__ABOUT THIS EXERCISE__
The reply should hold only the lines below beginning at the one with "Fig. 8 The performance" and ending at the one with "11 Figure 8.", copied exactly, with every picture left out.

__TASK MATERIAL__
-- Opening Marker --

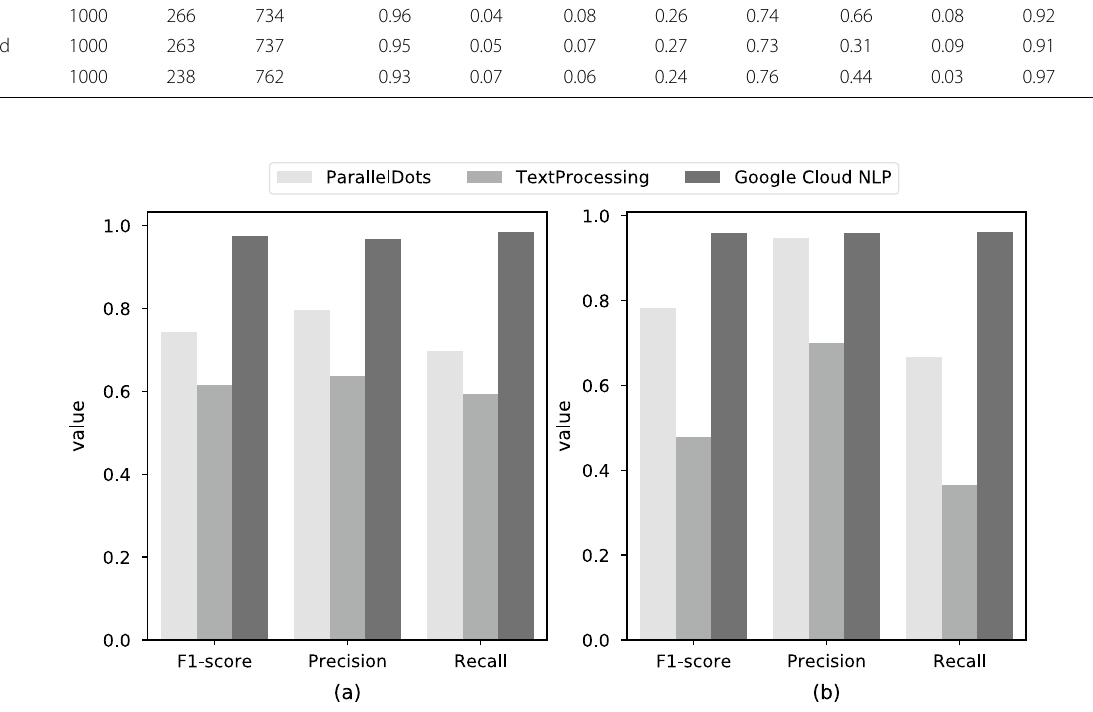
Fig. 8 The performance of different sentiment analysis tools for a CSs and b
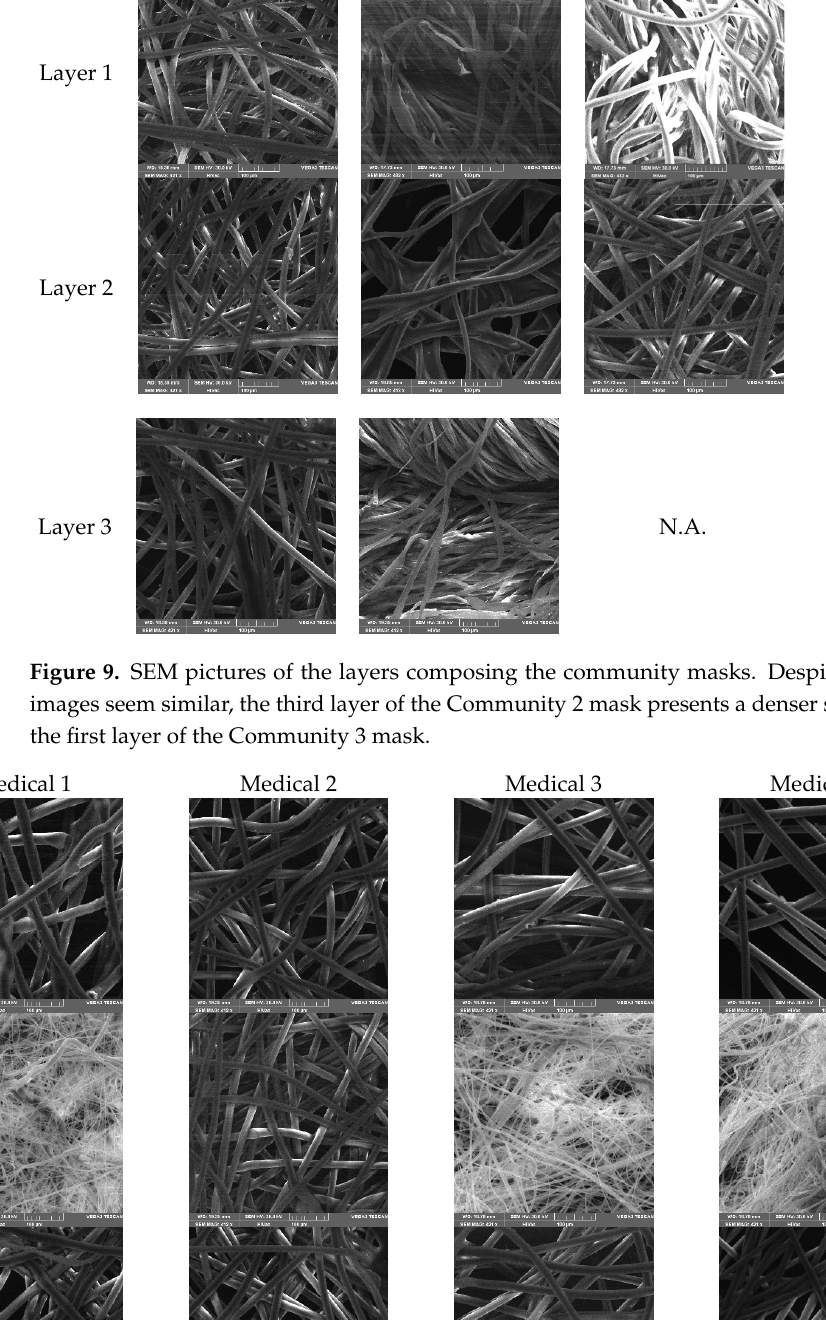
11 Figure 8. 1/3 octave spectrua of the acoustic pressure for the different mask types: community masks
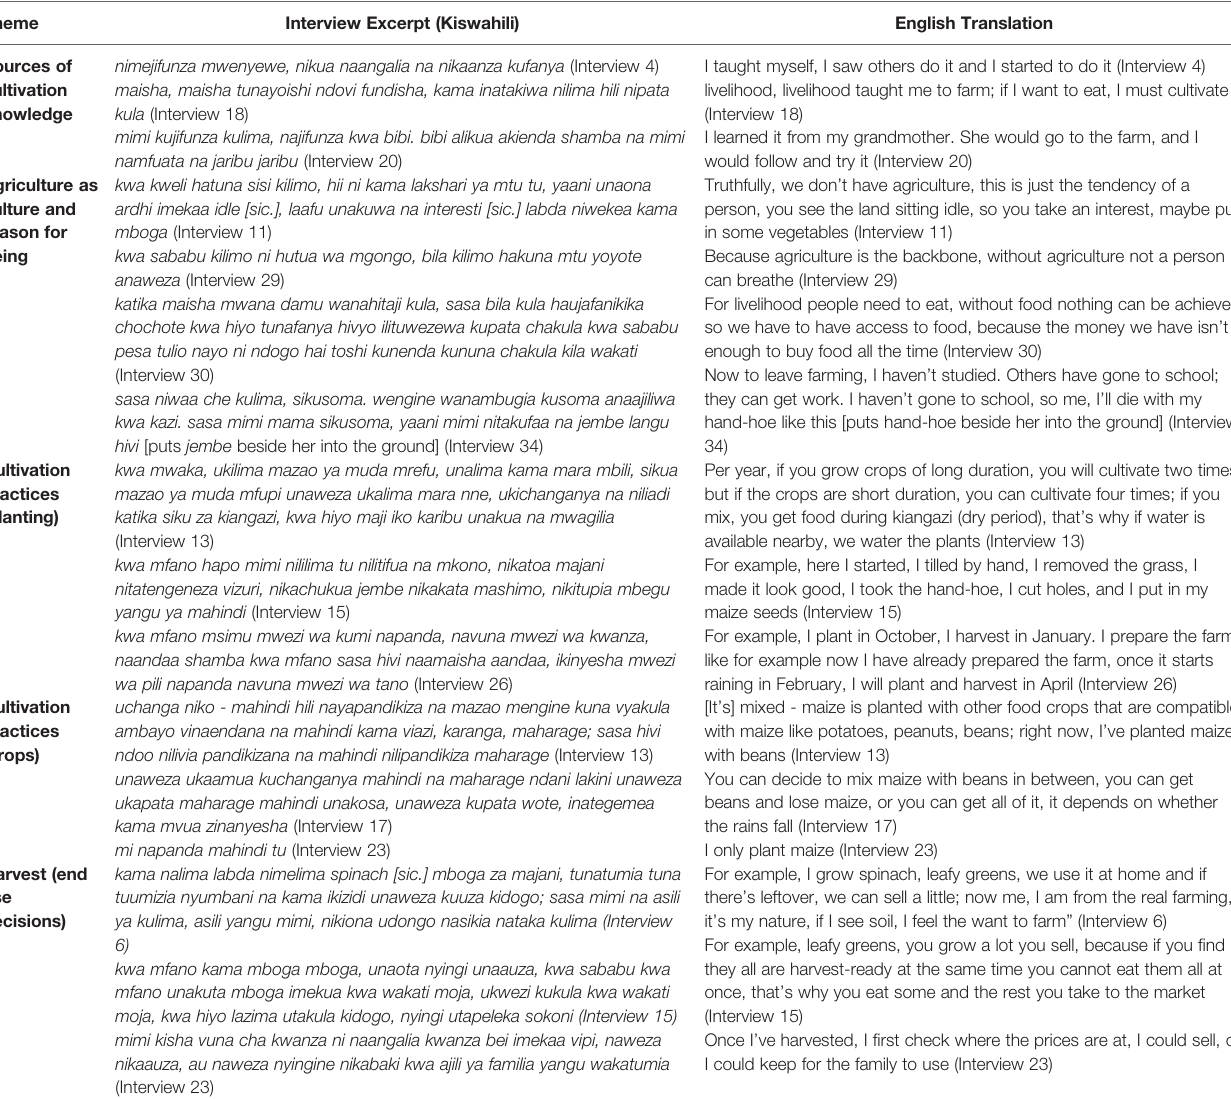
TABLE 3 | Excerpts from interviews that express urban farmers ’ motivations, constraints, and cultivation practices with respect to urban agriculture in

-- Closing Marker --
-- Opening Marker --

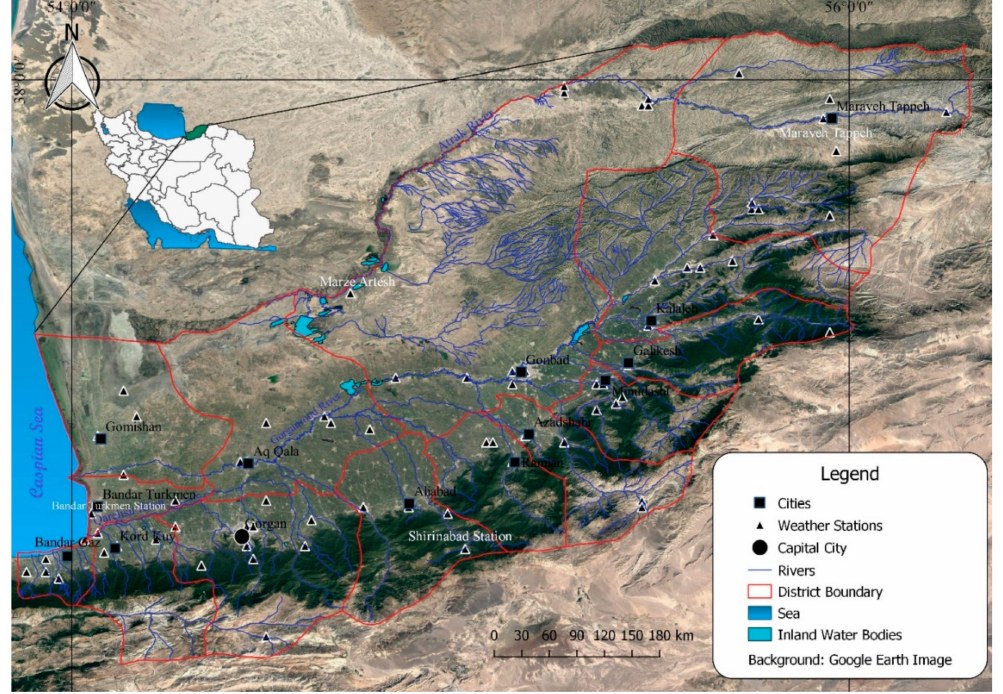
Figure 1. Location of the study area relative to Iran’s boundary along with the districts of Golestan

-- Closing Marker --
-- Opening Marker --

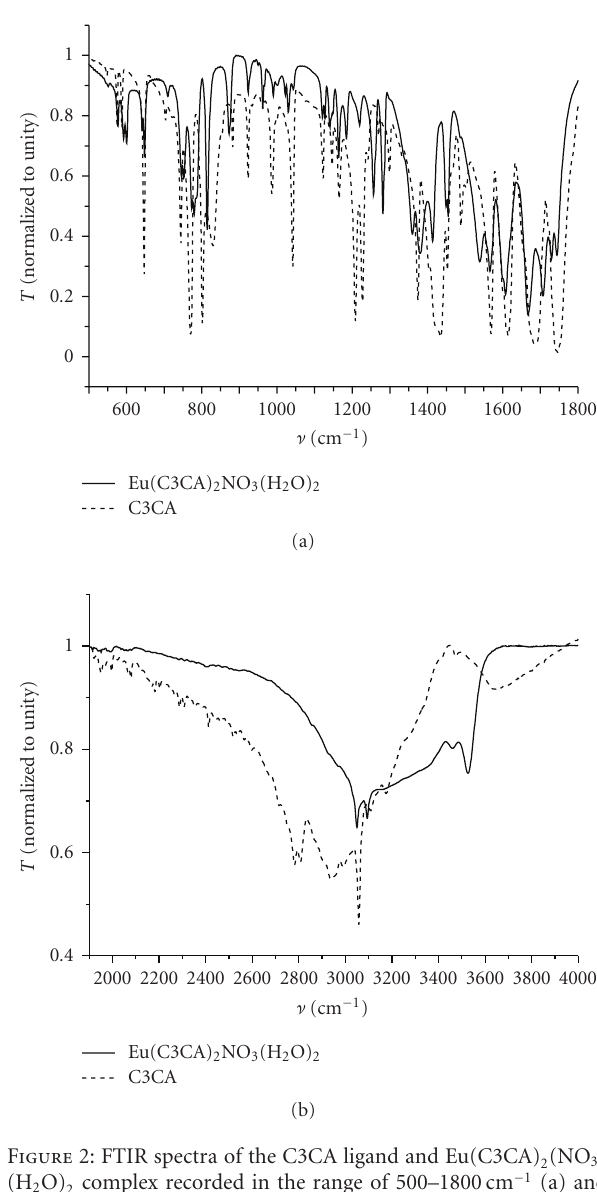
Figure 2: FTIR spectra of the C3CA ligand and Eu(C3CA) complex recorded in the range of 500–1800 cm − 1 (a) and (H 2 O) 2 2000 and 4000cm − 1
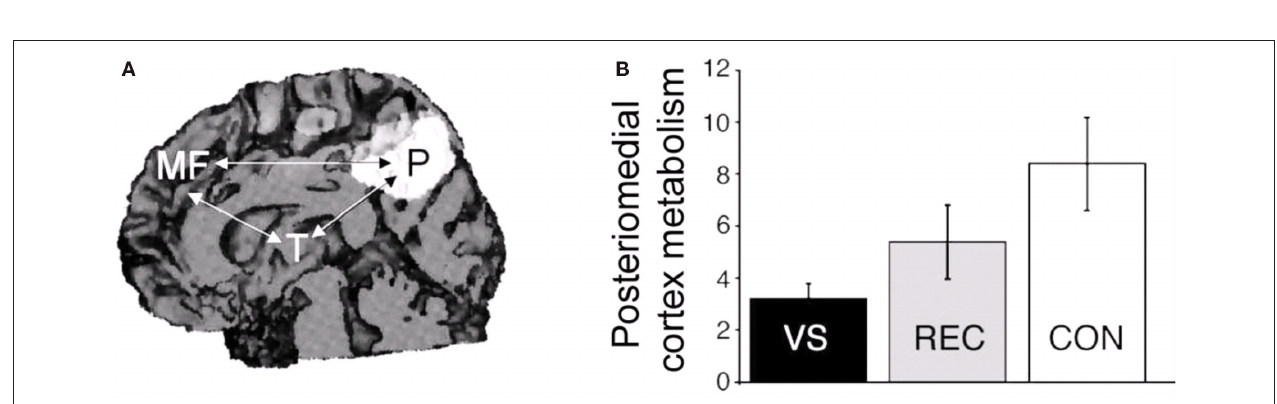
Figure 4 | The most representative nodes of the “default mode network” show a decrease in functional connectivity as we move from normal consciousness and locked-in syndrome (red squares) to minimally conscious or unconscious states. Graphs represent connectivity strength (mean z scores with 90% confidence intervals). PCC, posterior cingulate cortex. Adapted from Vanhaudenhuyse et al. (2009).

-- Closing Marker --

__EXERCISE SOLUTION__
Fig. 8 The performance of different sentiment analysis tools for a CSs and b
11 Figure 8. 1/3 octave spectrua of the acoustic pressure for the different mask types: community masks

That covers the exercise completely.